Copy the data from the line containing "family: Ceratopogonidae" through the end of the data, both ends included, swapping "phylum" for "division" and changing nothing else. Leave the pictures out of the copy.

*** TASK INPUTS ***

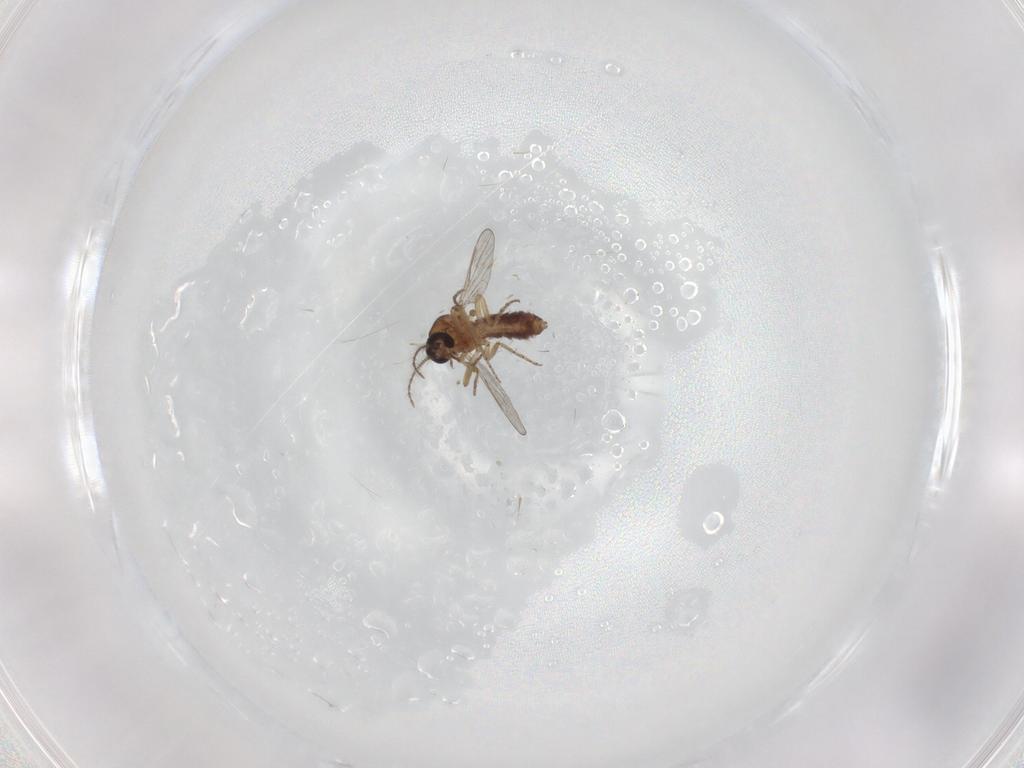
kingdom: Animalia
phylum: Arthropoda
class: Insecta
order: Diptera
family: Chironomidae
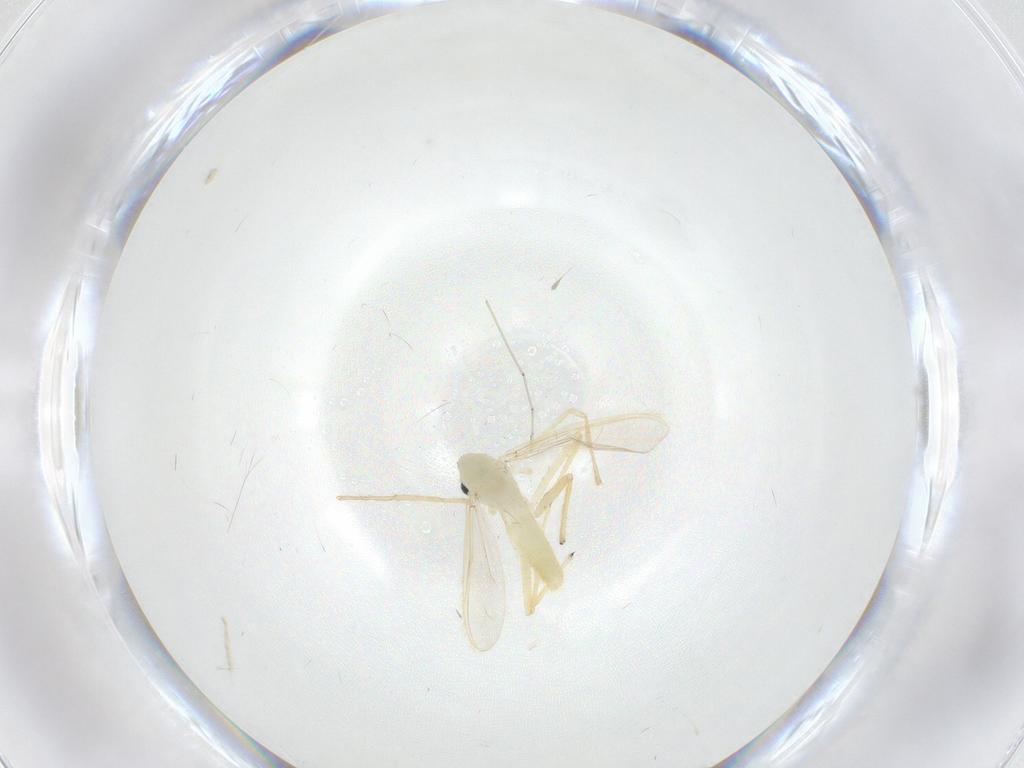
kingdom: Animalia
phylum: Arthropoda
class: Insecta
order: Diptera
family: Chironomidae
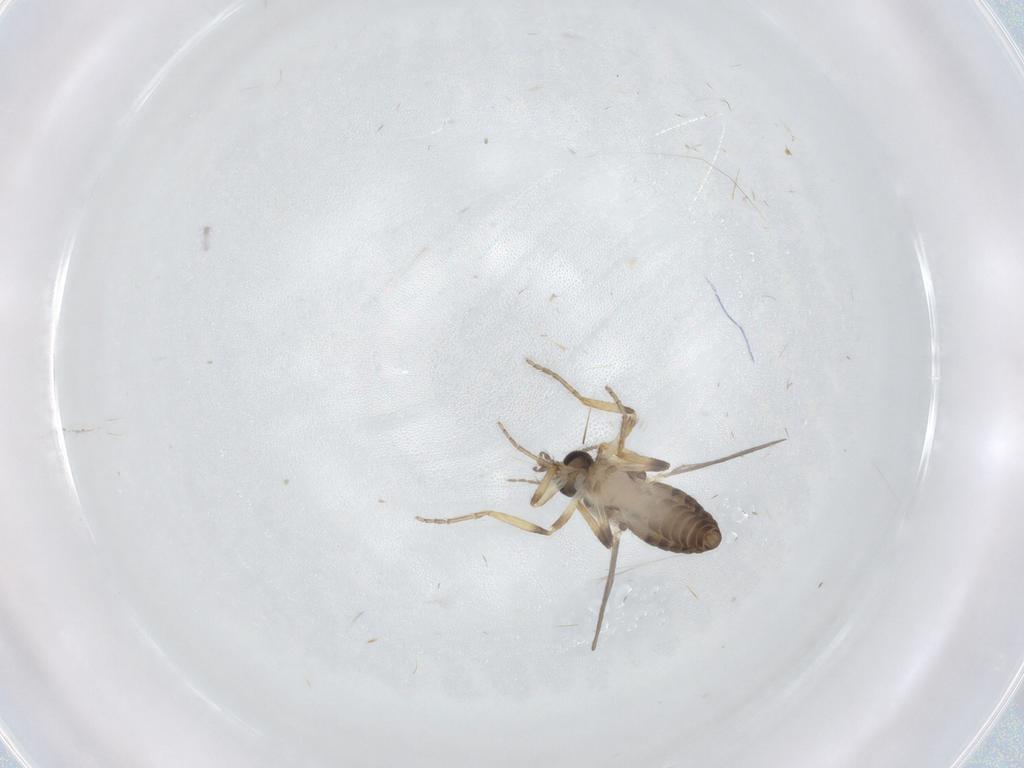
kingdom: Animalia
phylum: Arthropoda
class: Insecta
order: Diptera
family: Ceratopogonidae
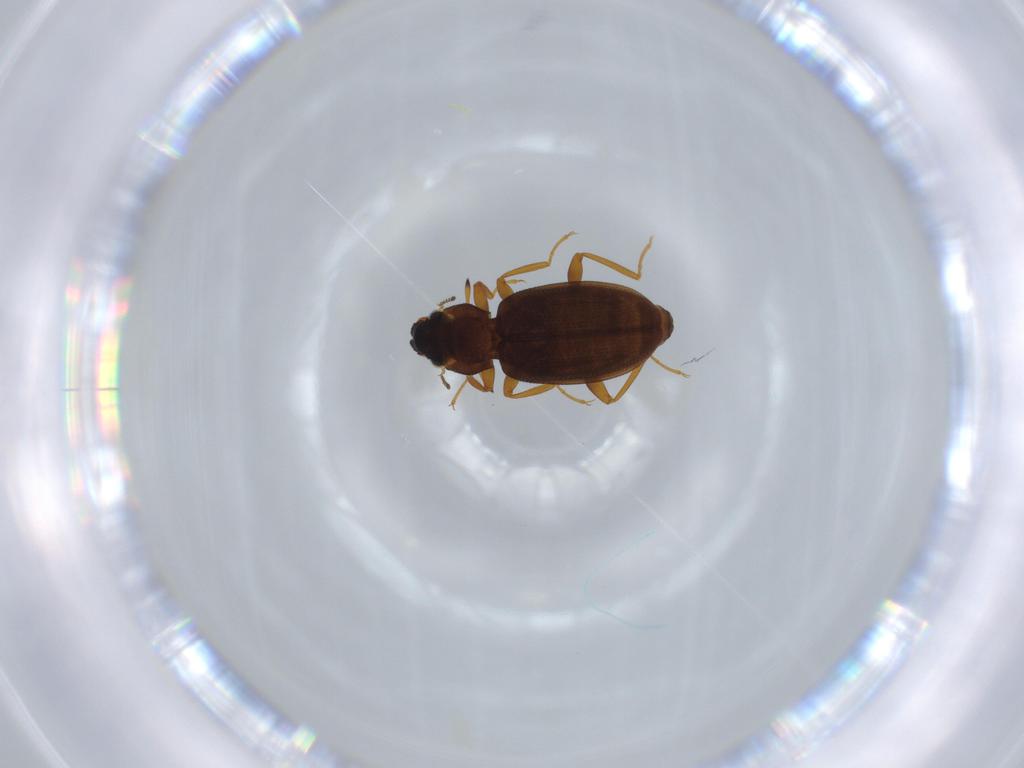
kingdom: Animalia
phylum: Arthropoda
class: Insecta
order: Coleoptera
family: Hydraenidae
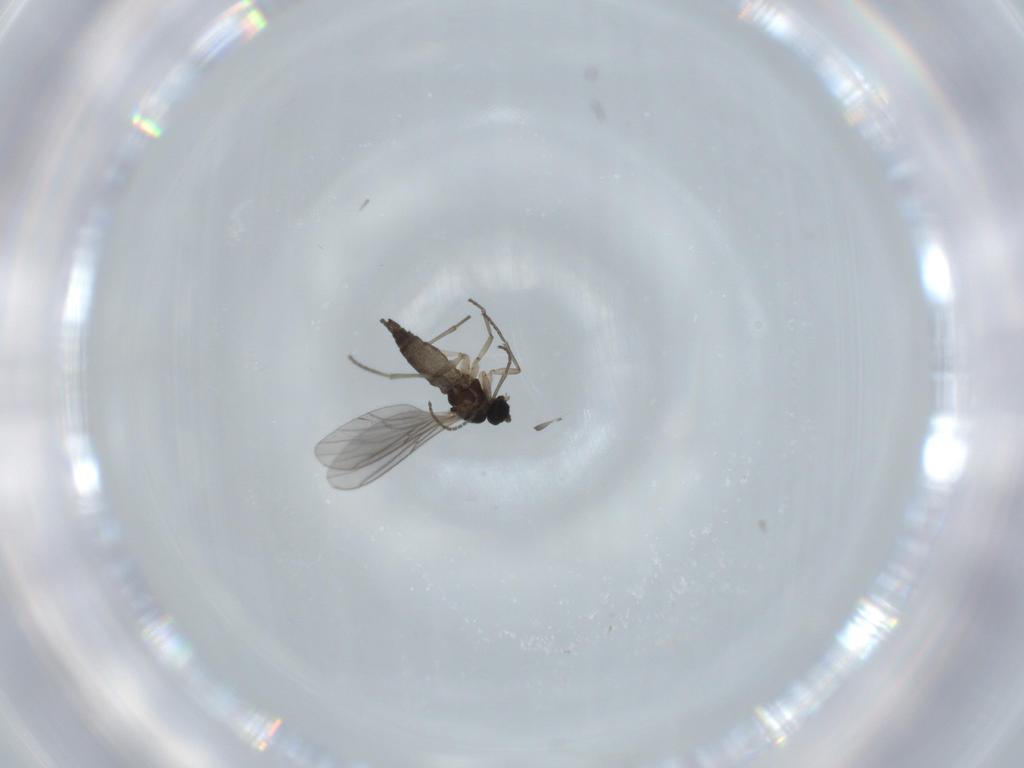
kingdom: Animalia
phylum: Arthropoda
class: Insecta
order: Diptera
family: Sciaridae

***

THE RESPONSE –
family: Ceratopogonidae
kingdom: Animalia
division: Arthropoda
class: Insecta
order: Coleoptera
family: Hydraenidae
kingdom: Animalia
division: Arthropoda
class: Insecta
order: Diptera
family: Sciaridae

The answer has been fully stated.